As scripted, the scene covers only the start of the fight – enough to show how cocky Joe has become in his new role. (On the day of shooting we decided to extend the scene to show Joe killing the demon, but after a couple of shots Shane injured himself, forcing us to revert to the shorter version.) My flatmate wanted to see Joe kill the demon, and I decided he was right.
I certainly wasn’t going to do a reshoot at that stage in the game, but nonetheless I was able to alter the scene to have the demon die. I did it in three steps, and these conveniently illustrate the three prongs of attack you can use in post-production to change and improve your story.
- Re-purpose existing footage. The demon knocks Joe’s scythe from his hand early in the scene, so my first challenge was to get the hero his blade back so he could strike the fatal blow. Fortunately I had left the camera running while shooting a series of takes of Joe’s scythe hitting the ground. Therefore I had also caught the scythe being picked up on camera. This was never intended to be used, but it worked a treat.

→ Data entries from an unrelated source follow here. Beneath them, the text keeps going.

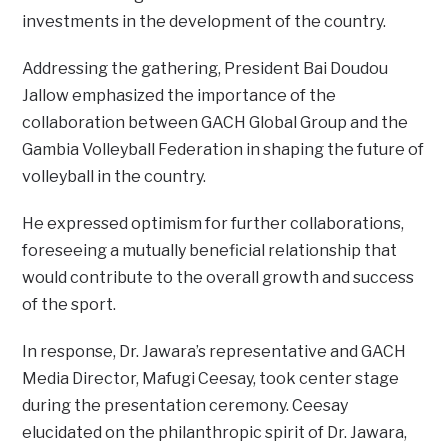
investments in the development of the country.
Addressing the gathering, President Bai Doudou
Jallow emphasized the importance of the
collaboration between GACH Global Group and the
Gambia Volleyball Federation in shaping the future of
volleyball in the country.
He expressed optimism for further collaborations,
foreseeing a mutually beneficial relationship that
would contribute to the overall growth and success
of the sport.
In response, Dr. Jawara’s representative and GACH
Media Director, Mafugi Ceesay, took center stage
during the presentation ceremony. Ceesay
elucidated on the philanthropic spirit of Dr. Jawara,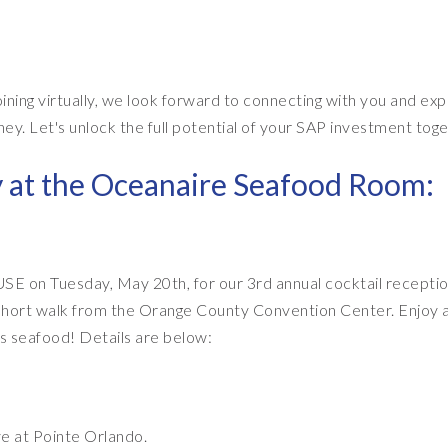
ining virtually, we look forward to connecting with you and exp
 Let's unlock the full potential of your SAP investment toge
y at the Oceanaire Seafood Room:
USE on Tuesday, May 20th, for our 3rd annual cocktail receptio
 short walk from the Orange County Convention Center. Enjoy 
us seafood! Details are below:
e at Pointe Orlando.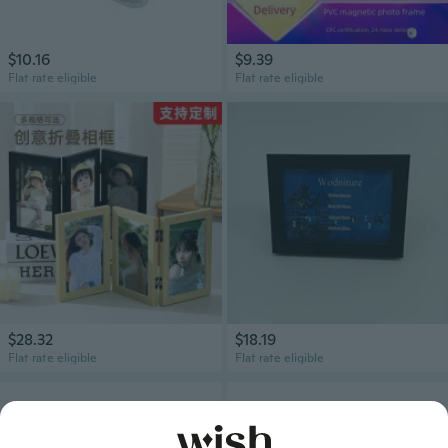
$10.16
$9.39
Flat rate eligible
Flat rate eligible
$28.32
$18.19
Flat rate eligible
Flat rate eligible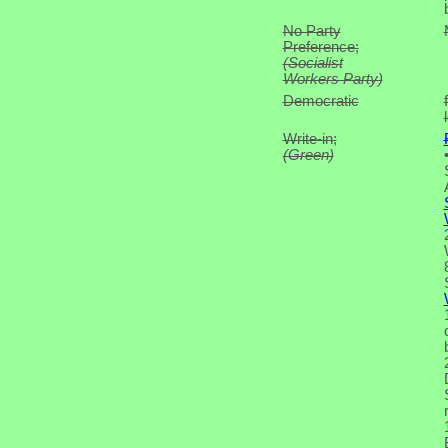
No Party
Preference;
(Socialist
Workers Party)
Democratic
Write-in;
(Green)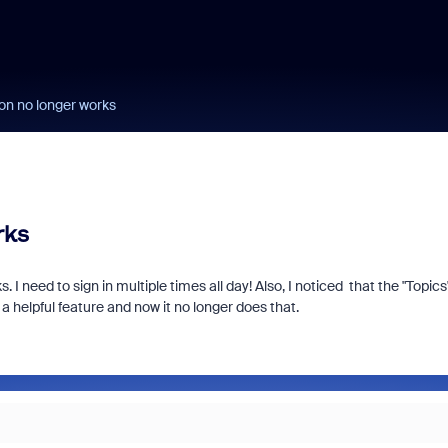
ton no longer works
rks
I need to sign in multiple times all day! Also, I noticed that the "Topics
 helpful feature and now it no longer does that.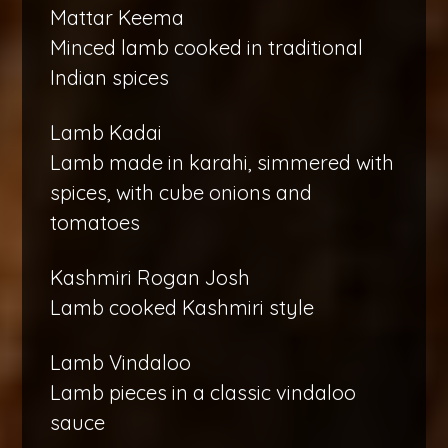
Mattar Keema
Minced lamb cooked in traditional
Indian spices
Lamb Kadai
Lamb made in karahi, simmered with
spices, with cube onions and
tomatoes
Kashmiri Rogan Josh
Lamb cooked Kashmiri style
Lamb Vindaloo
Lamb pieces in a classic vindaloo
sauce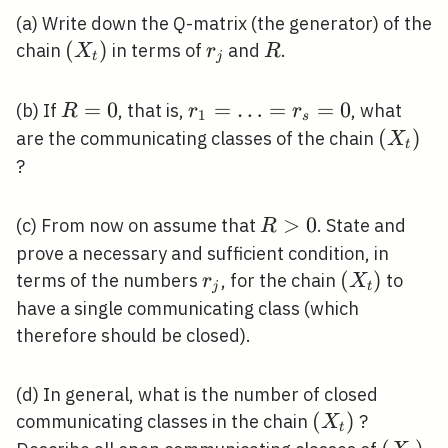
(a) Write down the Q-matrix (the generator) of the
\left(X_{t}\right)
(
)
r_{j}
R
chain
in terms of
and
.
X
r
R
t
j
R=0
=
0
r_{1}=\ldots=r_{s}=0
=
…
=
=
0
(b) If
, that is,
, what
R
r
r
1
s
\left(X
(
)
are the communicating classes of the chain
X
t
?
R>0
>
0
(c) From now on assume that
. State and
R
prove a necessary and sufficient condition, in
r_{j}
\left(X_{t
(
)
terms of the numbers
, for the chain
to
r
X
j
t
have a single communicating class (which
therefore should be closed).
(d) In general, what is the number of closed
\left(X_{t}\r
(
)
communicating classes in the chain
?
X
t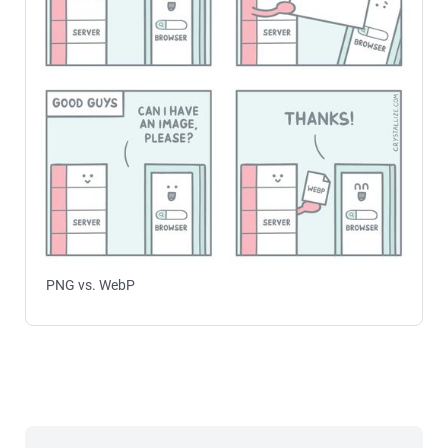
PNG vs. WebP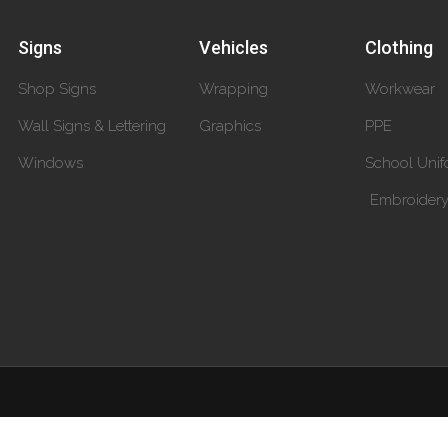
Signs
Vehicles
Clothing
Shop Signs
Wrapping
Workwear
Wall Signs & Lettering
Graphics
PPE
Windows
School Unif
Embroider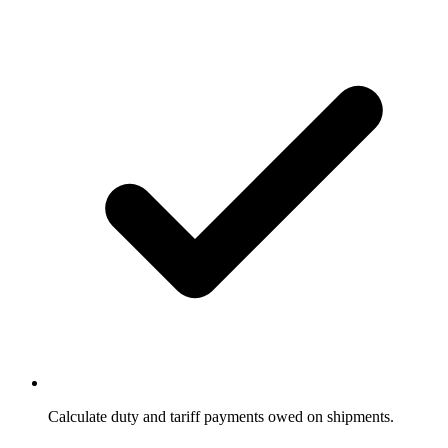
Calculate duty and tariff payments owed on shipments.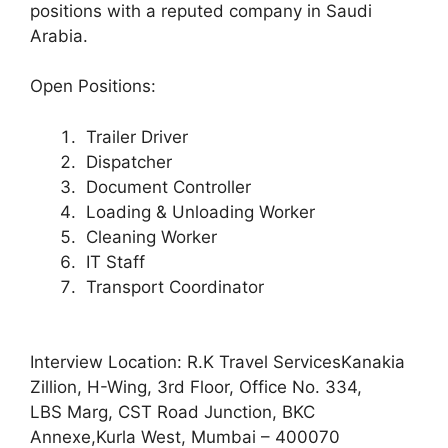
positions with a reputed company in Saudi
Arabia.
Open Positions:
Trailer Driver
Dispatcher
Document Controller
Loading & Unloading Worker
Cleaning Worker
IT Staff
Transport Coordinator
Interview Location: R.K Travel ServicesKanakia
Zillion, H-Wing, 3rd Floor, Office No. 334,
LBS Marg, CST Road Junction, BKC
Annexe,Kurla West, Mumbai – 400070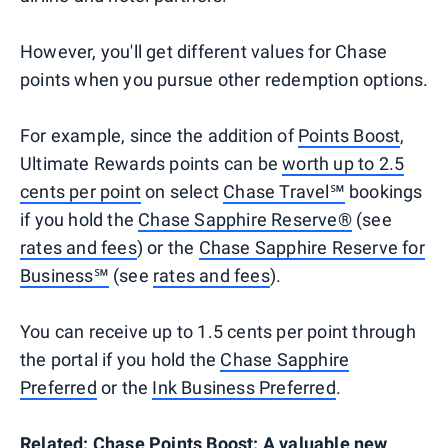
However, you'll get different values for Chase
points when you pursue other redemption options.
For example, since the addition of
Points Boost
,
Ultimate Rewards points can be
worth up to 2.5
cents per point
on select
Chase Travel℠
bookings
if you hold the
Chase Sapphire Reserve®
(see
rates and fees
) or the
Chase Sapphire Reserve for
Business℠
(see
rates and fees
).
You can receive up to 1.5 cents per point through
the portal if you hold the
Chase Sapphire
Preferred
or the
Ink Business Preferred
.
Related:
Chase Points Boost: A valuable new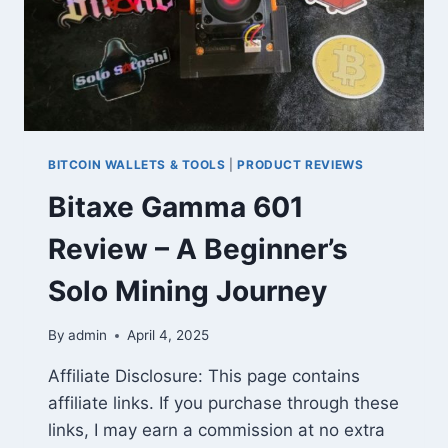
BITCOIN WALLETS & TOOLS
|
PRODUCT REVIEWS
Bitaxe Gamma 601
Review – A Beginner’s
Solo Mining Journey
By
admin
April 4, 2025
Affiliate Disclosure: This page contains
affiliate links. If you purchase through these
links, I may earn a commission at no extra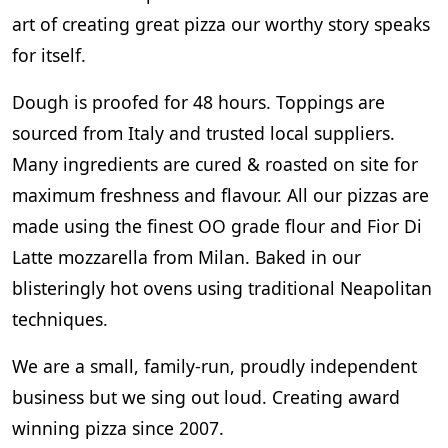
art of creating great pizza our worthy story speaks
for itself.
Dough is proofed for 48 hours. Toppings are
sourced from Italy and trusted local suppliers.
Many ingredients are cured & roasted on site for
maximum freshness and flavour. All our pizzas are
made using the finest OO grade flour and Fior Di
Latte mozzarella from Milan. Baked in our
blisteringly hot ovens using traditional Neapolitan
techniques.
We are a small, family-run, proudly independent
business but we sing out loud. Creating award
winning pizza since 2007.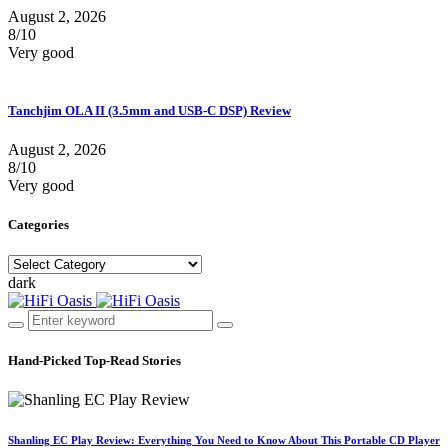
August 2, 2026
8/10
Very good
Tanchjim OLA II (3.5mm and USB-C DSP) Review
August 2, 2026
8/10
Very good
Categories
Categories
dark
Hand-Picked
Top-Read Stories
Shanling EC Play Review: Everything You Need to Know About This Portable CD Player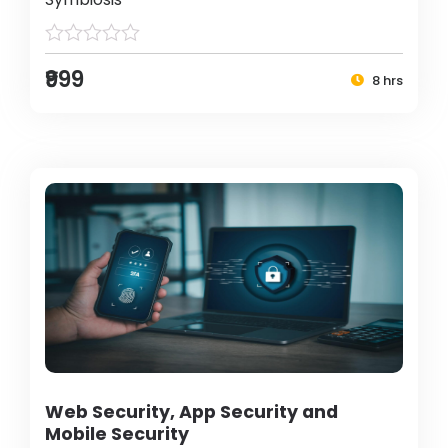
₹999
8 hrs
Web Security, App Security and
Mobile Security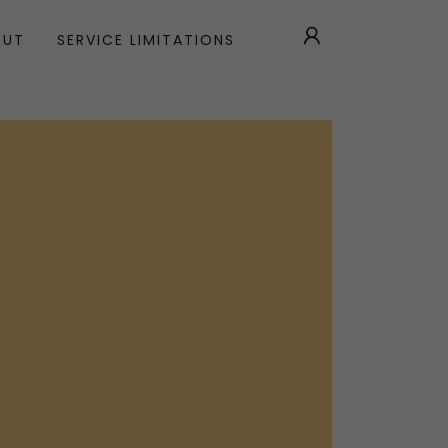
OUT
SERVICE LIMITATIONS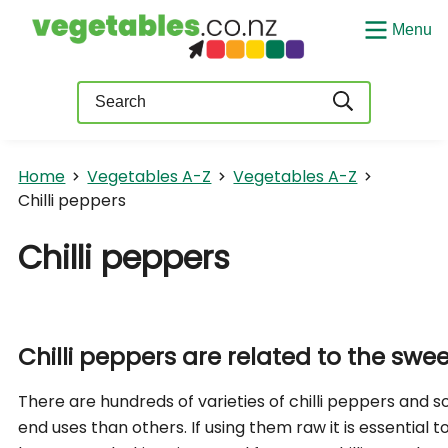
Menu
Query
Home
Vegetables A-Z
Vegetables A-Z
Chilli peppers
Chilli peppers
Chilli peppers are related to the swe
There are hundreds of varieties of chilli peppers and 
end uses than others. If using them raw it is essential 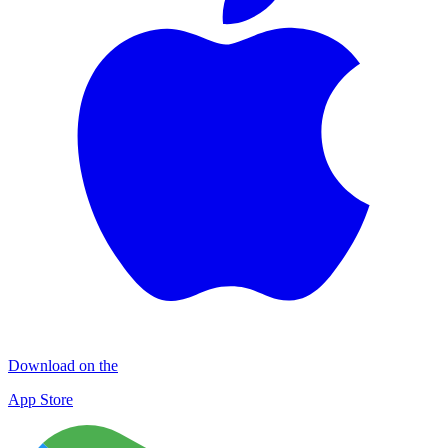
Download on the
App Store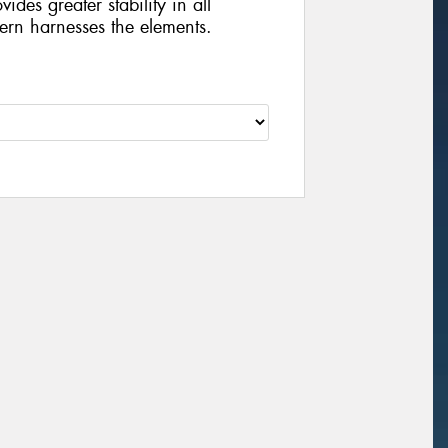
vides greater stability in all
tern harnesses the elements.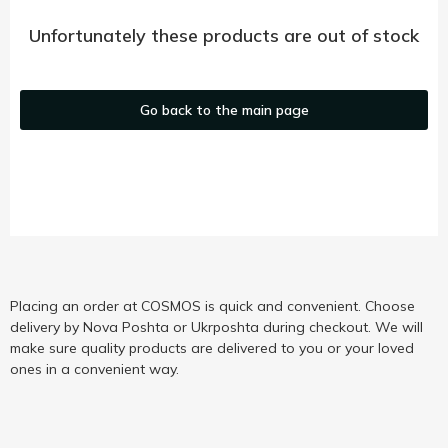
Unfortunately these products are out of stock
Go back to the main page
Placing an order at COSMOS is quick and convenient. Choose
delivery by Nova Poshta or Ukrposhta during checkout. We will
make sure quality products are delivered to you or your loved
ones in a convenient way.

- Visual effects. I’m no fan of digital fixes, but there’s no denying they can get you out of a tight spot. The existing cut of the scene had a shot of Joe walking up to the demon, but now I needed to put the scythe into his hand, so I cut out the scythe from a freeze-frame of another shot and motion-tracked it to Joe’s movements.
- Sound. This is the most commonly-used tool for changing things in post. Any time in a movie that a line of exposition is delivered without the speaker’s mouth being clearly seen, chances are that it’s Additional Dialogue Recording (ADR). It’s far easier to get the actor into a recording studio to perform a new line than to go back to a location or a long-struck set and reshoot. But in this case all I needed to do was put in some slicing, crunching sounds and a grunt, which I ran over a handy shot of the drunken revellers.
Here is the original scene followed by the bits I changed and then the final version:
Remember that with great power comes great responsibility. I’ve heard of actors who’ve found themselves edited into scenes they’d never shot. If you’ve substantially changed the character with your tinkerings, or placed an actor into a sensitive or controversial scene, be sure to discuss it with them just as you would have done beforehand if it had been shot conventionally. The same goes for the writer if you’ve made a big change to their script.
Some might look at all this as cheating, and I confess I have mixed feelings about it myself. I believe in getting things right in-camera, but the reality is that all films are prototypes, and you’re often well into post-production – at least – before you really figure out what the best way is to make this particular movie.